Dataset excerpts
====================
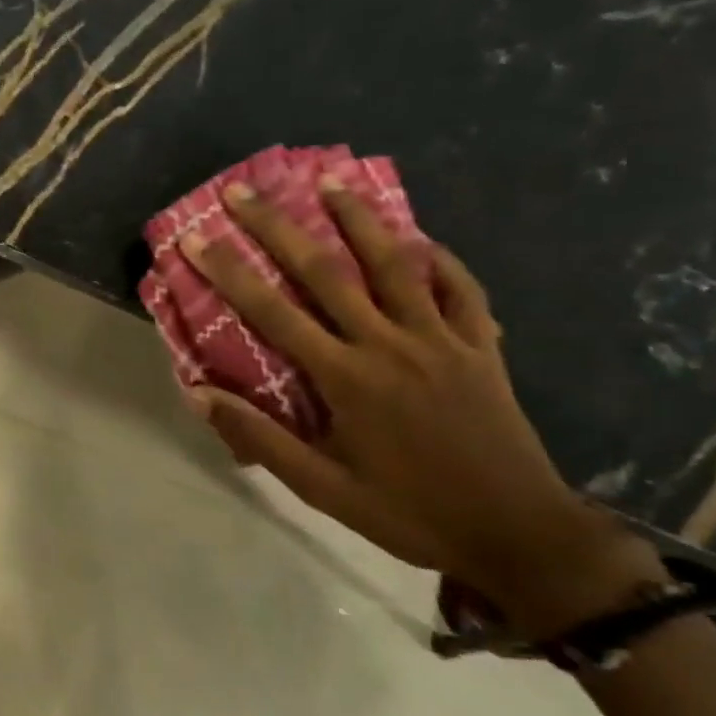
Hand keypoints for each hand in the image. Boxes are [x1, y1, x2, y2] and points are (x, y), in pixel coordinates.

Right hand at [181, 178, 664, 635]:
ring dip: (359, 219)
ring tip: (331, 180)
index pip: (273, 312)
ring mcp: (442, 340)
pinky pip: (462, 289)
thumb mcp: (321, 488)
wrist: (519, 534)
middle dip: (278, 226)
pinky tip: (422, 239)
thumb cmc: (408, 512)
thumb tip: (198, 394)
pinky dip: (440, 259)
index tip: (196, 237)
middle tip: (243, 191)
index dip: (229, 271)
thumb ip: (260, 437)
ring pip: (396, 264)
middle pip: (326, 271)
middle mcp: (390, 344)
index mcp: (346, 378)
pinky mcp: (482, 347)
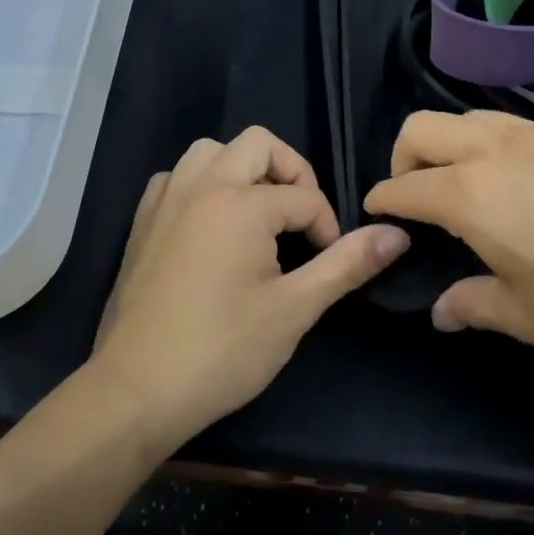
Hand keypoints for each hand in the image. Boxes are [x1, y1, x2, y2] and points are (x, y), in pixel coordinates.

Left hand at [92, 127, 410, 445]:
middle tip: (300, 220)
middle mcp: (201, 185)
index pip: (304, 197)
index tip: (327, 265)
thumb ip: (346, 264)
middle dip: (291, 173)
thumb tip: (397, 234)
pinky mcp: (142, 220)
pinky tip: (211, 225)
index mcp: (241, 203)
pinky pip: (177, 177)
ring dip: (242, 169)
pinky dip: (201, 184)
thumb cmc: (222, 350)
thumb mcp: (295, 309)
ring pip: (210, 151)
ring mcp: (165, 199)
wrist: (136, 390)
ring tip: (259, 215)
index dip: (328, 229)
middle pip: (258, 144)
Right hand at [363, 111, 533, 373]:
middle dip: (403, 156)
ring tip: (468, 185)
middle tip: (415, 195)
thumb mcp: (532, 318)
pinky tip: (525, 183)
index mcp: (472, 195)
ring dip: (450, 143)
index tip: (375, 213)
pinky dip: (495, 144)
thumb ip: (476, 305)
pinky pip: (514, 125)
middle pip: (423, 128)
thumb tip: (443, 311)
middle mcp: (497, 150)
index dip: (382, 200)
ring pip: (470, 117)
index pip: (405, 186)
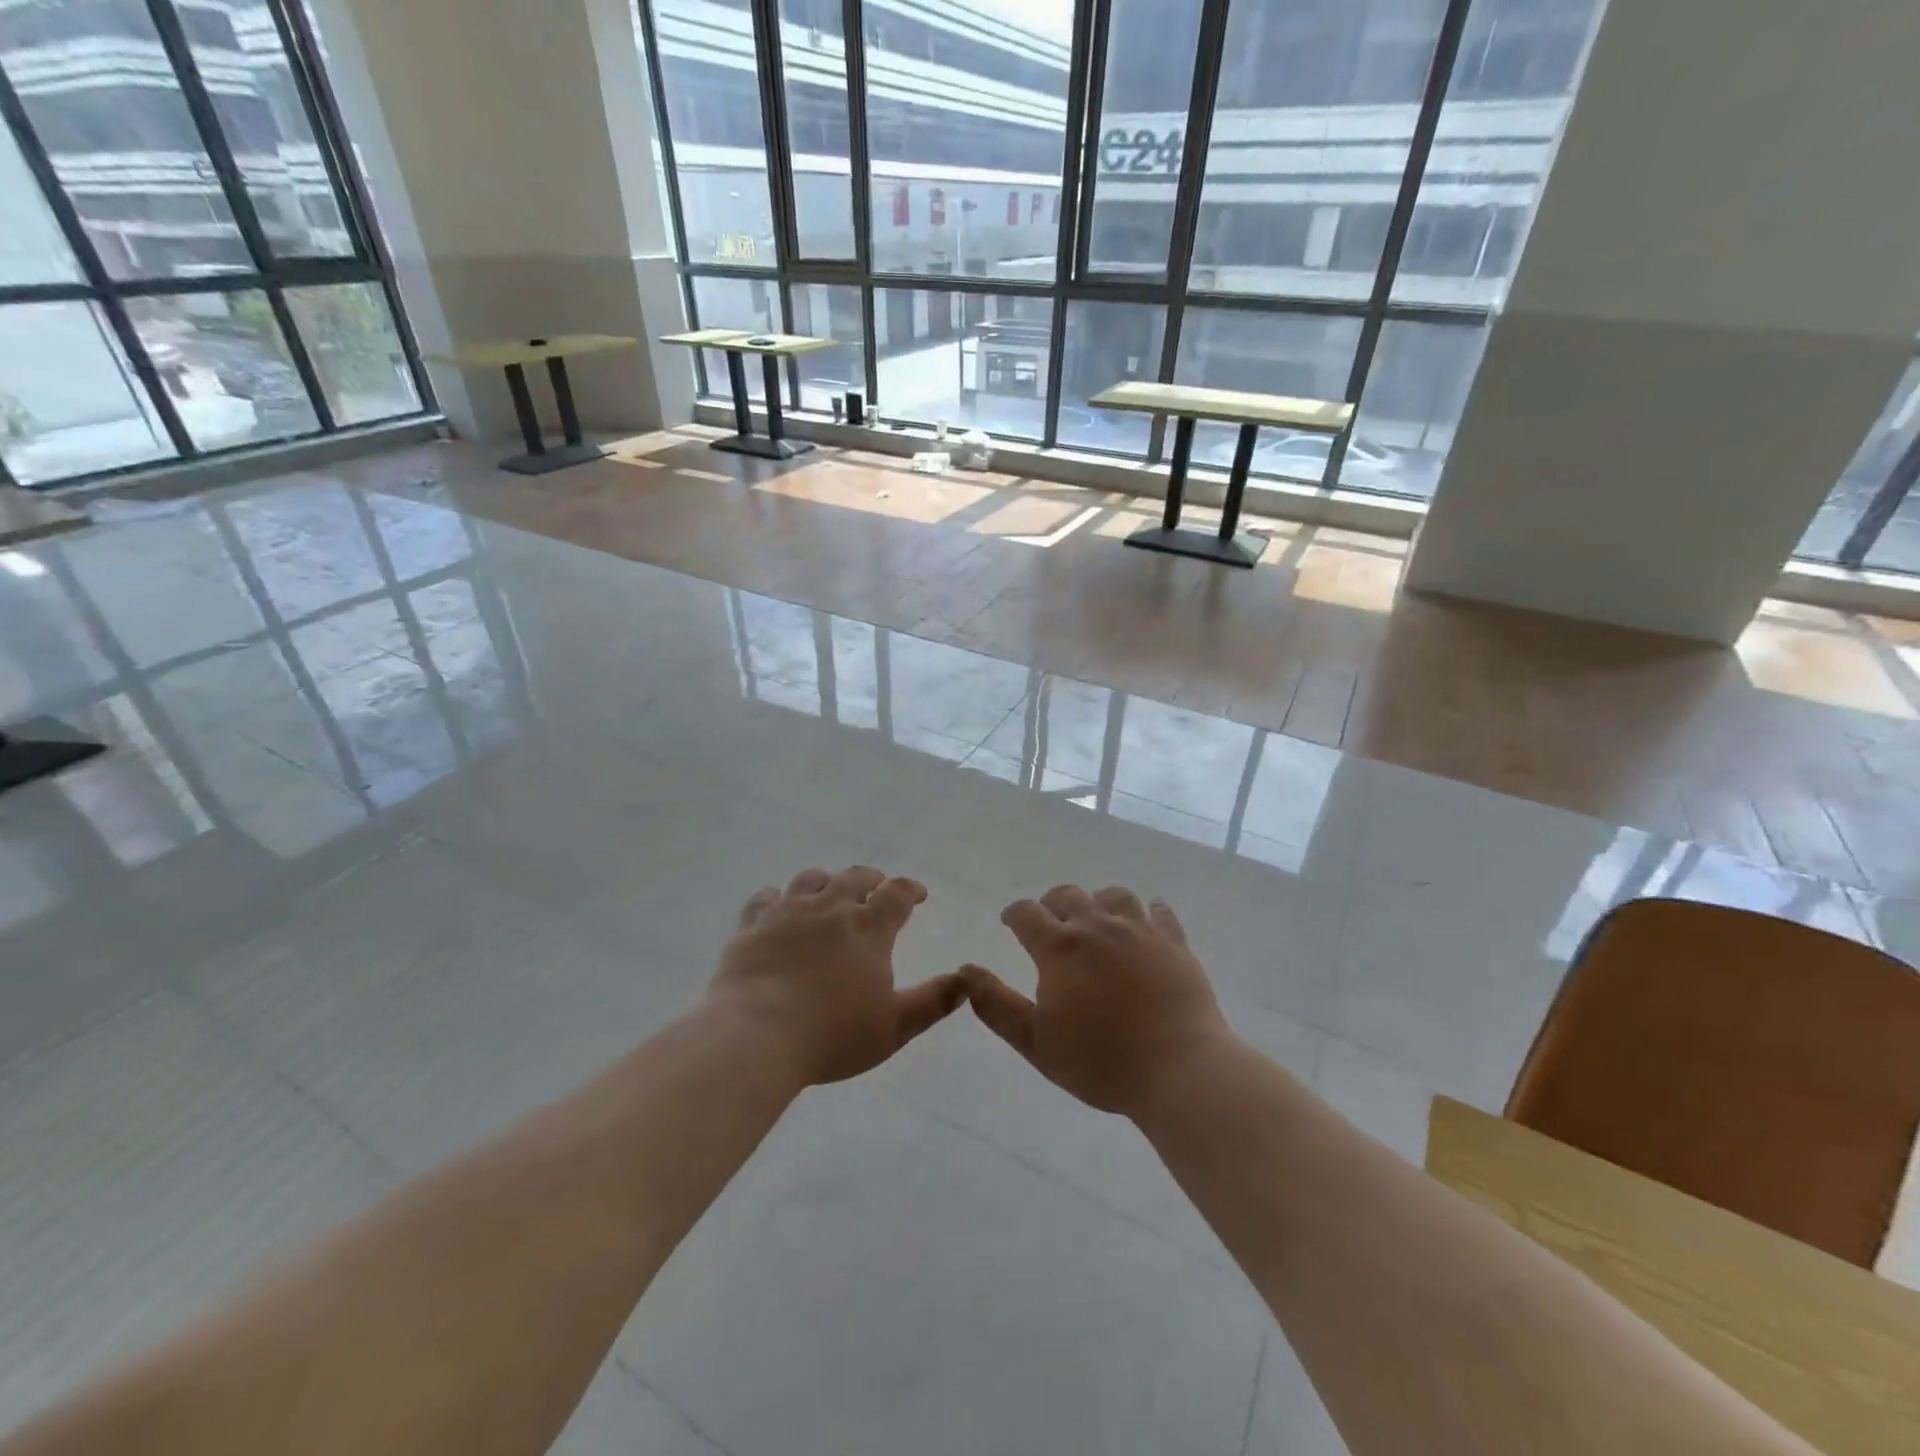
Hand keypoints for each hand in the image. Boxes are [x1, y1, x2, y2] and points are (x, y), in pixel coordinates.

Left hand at [709, 866, 964, 1085]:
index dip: (910, 889)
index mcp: (868, 929)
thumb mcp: (894, 1027)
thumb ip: (933, 1001)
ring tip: (831, 890)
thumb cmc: (832, 1035)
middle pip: (854, 878)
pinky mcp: (752, 926)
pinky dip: (777, 896)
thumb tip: (967, 980)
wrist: (756, 1035)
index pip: (896, 894)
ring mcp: (787, 912)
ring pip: (811, 879)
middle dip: (872, 878)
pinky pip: (765, 897)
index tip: (917, 894)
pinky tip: (778, 905)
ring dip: (827, 881)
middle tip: (877, 885)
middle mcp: (830, 908)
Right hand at [961, 886, 1234, 1117]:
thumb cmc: (1100, 1060)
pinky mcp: (1175, 943)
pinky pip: (1160, 912)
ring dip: (1098, 902)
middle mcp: (1098, 927)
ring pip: (1114, 896)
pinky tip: (1147, 922)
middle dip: (1053, 903)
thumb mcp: (1035, 1041)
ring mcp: (1140, 931)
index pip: (1028, 914)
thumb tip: (965, 970)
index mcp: (1060, 948)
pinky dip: (1148, 912)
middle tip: (1050, 920)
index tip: (1010, 921)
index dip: (1014, 913)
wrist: (1179, 1068)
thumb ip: (996, 1004)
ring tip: (1097, 919)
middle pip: (1069, 896)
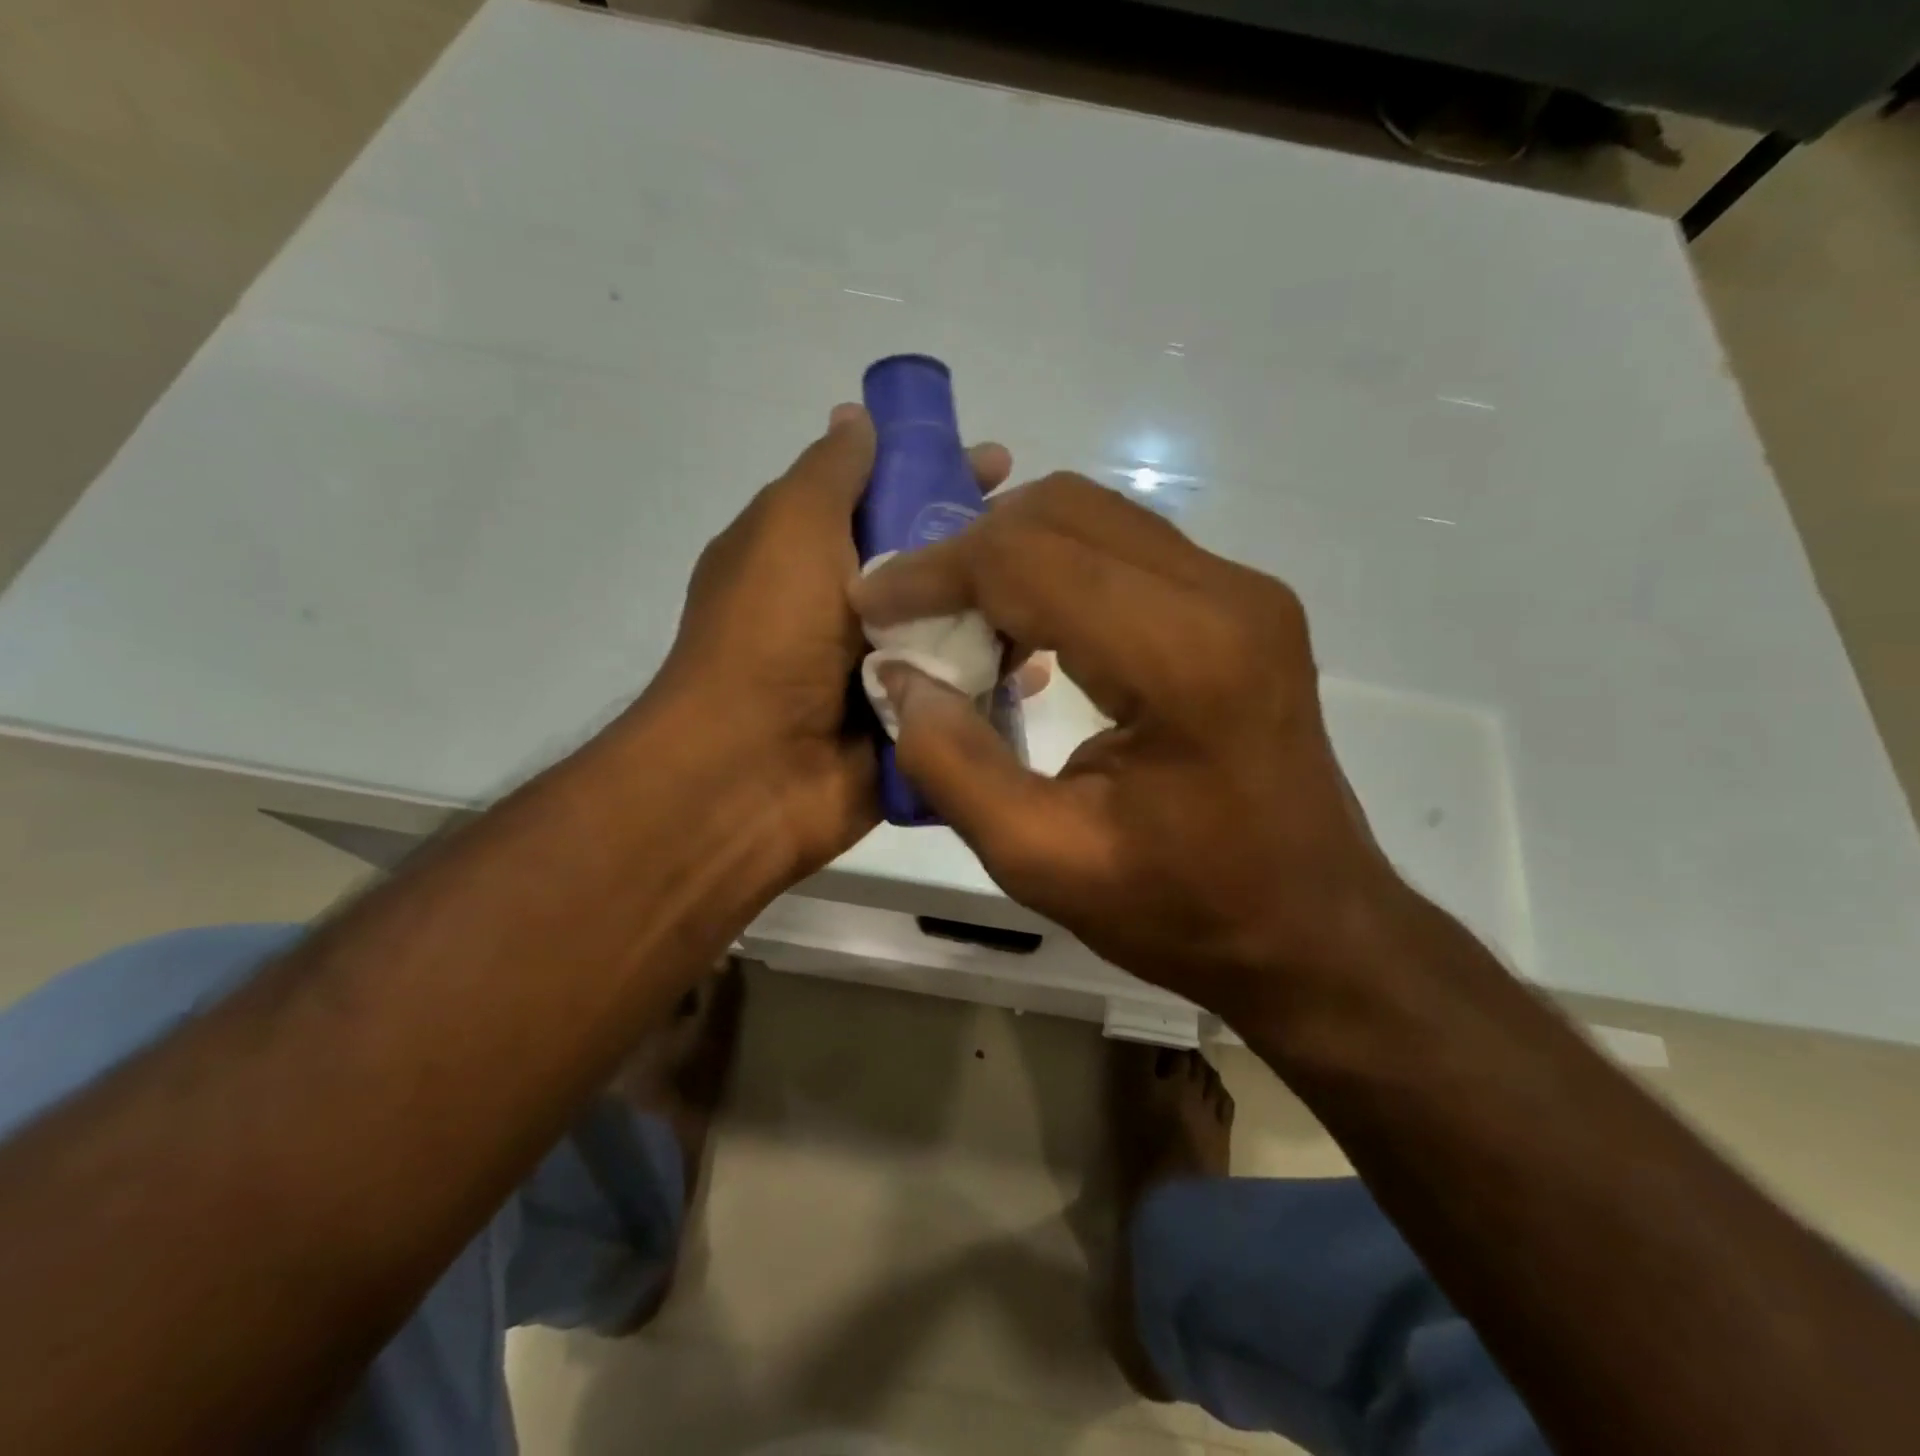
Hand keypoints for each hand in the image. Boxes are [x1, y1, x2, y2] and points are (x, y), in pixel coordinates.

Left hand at [655, 405, 1013, 879]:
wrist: (753, 770)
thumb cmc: (768, 635)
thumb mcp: (790, 528)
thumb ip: (831, 472)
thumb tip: (855, 417)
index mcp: (809, 556)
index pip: (885, 497)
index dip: (938, 472)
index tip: (997, 464)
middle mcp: (845, 610)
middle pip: (929, 565)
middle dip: (981, 548)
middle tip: (1037, 539)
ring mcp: (879, 671)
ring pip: (955, 629)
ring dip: (998, 615)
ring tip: (1051, 602)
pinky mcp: (908, 723)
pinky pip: (963, 694)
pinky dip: (997, 682)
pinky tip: (1039, 670)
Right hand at [849, 473, 1403, 1023]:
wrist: (1310, 927)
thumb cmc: (1183, 909)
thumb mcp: (1042, 861)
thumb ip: (954, 764)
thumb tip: (901, 678)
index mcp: (1182, 656)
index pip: (1028, 560)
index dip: (934, 571)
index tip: (872, 601)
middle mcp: (1224, 594)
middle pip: (1062, 512)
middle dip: (968, 551)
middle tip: (913, 612)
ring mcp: (1243, 590)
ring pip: (1094, 519)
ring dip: (1011, 556)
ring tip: (959, 622)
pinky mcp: (1242, 605)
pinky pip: (1125, 550)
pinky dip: (1056, 571)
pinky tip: (1026, 632)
====================
### Directions
Repeat the full set of records exactly, and output no pictures.

### Exercise answer
Hand keypoints for each hand in the image. Boxes are [x1, y1, x2, y2] and points are (x, y), in pixel coordinates.

Right hand at [181, 178, 664, 635]:
ring dip: (359, 219)
ring tip: (331, 180)
index pip: (273, 312)
ring mcp: (442, 340)
pinky pip: (462, 289)
thumb mcp: (321, 488)
wrist: (519, 534)
middle dip: (278, 226)
pinky tip: (422, 239)
thumb cmc: (408, 512)
thumb tip: (198, 394)
pinky dip: (440, 259)
index tip: (196, 237)
middle tip: (243, 191)
index dip: (229, 271)
thumb ip: (260, 437)
ring pip: (396, 264)
middle pip: (326, 271)
middle mcp: (390, 344)
index mcp: (346, 378)
pinky mcp: (482, 347)
Hand keypoints for each hand in the image. Boxes are [x1, y1, x2, y2] and points are (x, y), in pixel coordinates.

Left hand at [92, 127, 410, 445]:
middle tip: (300, 220)
middle mcp: (201, 185)
index pip: (304, 197)
index tip: (327, 265)
thumb ip: (346, 264)
middle dip: (291, 173)
thumb tip: (397, 234)
pinky mcp: (142, 220)
pinky tip: (211, 225)
index mcp: (241, 203)
pinky pip: (177, 177)
ring dip: (242, 169)
pinky dip: (201, 184)
thumb cmc: (222, 350)
thumb mcp: (295, 309)
ring pip: (210, 151)
ring mcp: (165, 199)
wrist: (136, 390)
ring tip: (259, 215)
index dip: (328, 229)
middle pip: (258, 144)
Right hand at [363, 111, 533, 373]:
middle dip: (403, 156)
ring tip: (468, 185)
middle tip: (415, 195)
thumb mcp: (532, 318)
pinky tip: (525, 183)
index mcp: (472, 195)
ring dip: (450, 143)
index tip: (375, 213)
pinky dip: (495, 144)
thumb ip: (476, 305)
pinky pip: (514, 125)
middle pip: (423, 128)
thumb tip: (443, 311)
middle mcp: (497, 150)
index dip: (382, 200)
ring pip: (470, 117)
index pip: (405, 186)
Hand keypoints for each hand in the image. Boxes are [x1, y1, x2, y2] and points are (x, y), in pixel coordinates.

Left hand at [709, 866, 964, 1085]:
index dip: (910, 889)
index mcp: (868, 929)
thumb mcp: (894, 1027)
thumb ip: (933, 1001)
ring tip: (831, 890)
thumb cmc: (832, 1035)
middle pip: (854, 878)
pinky mcp: (752, 926)
pinky dip: (777, 896)
thumb tip: (967, 980)
wrist: (756, 1035)
index pip: (896, 894)
ring mcp: (787, 912)
ring pip: (811, 879)
middle dip: (872, 878)
pinky pip: (765, 897)
index tip: (917, 894)
pinky tip: (778, 905)
ring dip: (827, 881)
middle tip: (877, 885)
middle mcp: (830, 908)
Right hand at [961, 886, 1234, 1117]:
thumb cmc: (1100, 1060)
pinky mcp: (1175, 943)
pinky pip: (1160, 912)
ring dip: (1098, 902)
middle mcp: (1098, 927)
ring pip: (1114, 896)
pinky tip: (1147, 922)
middle dip: (1053, 903)
thumb mcp: (1035, 1041)
ring mcp: (1140, 931)
index pip: (1028, 914)
thumb tip: (965, 970)
index mcp: (1060, 948)
pinky dip: (1148, 912)
middle tip: (1050, 920)
index tip: (1010, 921)
index dip: (1014, 913)
wrist: (1179, 1068)
thumb ip: (996, 1004)
ring tip: (1097, 919)
middle pip: (1069, 896)
Hand keypoints for each hand in the image. Boxes are [x1, y1, x2, y2] and points are (x, y), in pixel coordinates.

Left hand at [655, 405, 1013, 879]:
wrist: (753, 770)
thumb cmc: (768, 635)
thumb mcp: (790, 528)
thumb ip: (831, 472)
thumb tip: (855, 417)
index mcp: (809, 556)
index pip: (885, 497)
index dip: (938, 472)
index tip: (997, 464)
middle mcp: (845, 610)
middle pip: (929, 565)
middle dip: (981, 548)
middle tip: (1037, 539)
ring mcp: (879, 671)
ring pip: (955, 629)
ring dip: (998, 615)
ring tip: (1051, 602)
pinky mcp: (908, 723)
pinky pip: (963, 694)
pinky dip: (997, 682)
pinky tip: (1039, 670)
Right hand at [849, 473, 1403, 1023]:
wrist: (1310, 927)
thumb cmc: (1183, 909)
thumb mcp: (1042, 861)
thumb ip: (954, 764)
thumb tip: (901, 678)
index mcp: (1182, 656)
index pip: (1028, 560)
index dip: (934, 571)
index tip: (872, 601)
middle mcp: (1224, 594)
middle pip: (1062, 512)
middle dip: (968, 551)
middle tip: (913, 612)
ring mcp: (1243, 590)
ring pip: (1094, 519)
ring dip: (1011, 556)
ring tip: (959, 622)
pinky mcp: (1242, 605)
pinky pip: (1125, 550)
pinky dip: (1056, 571)
pinky tip: (1026, 632)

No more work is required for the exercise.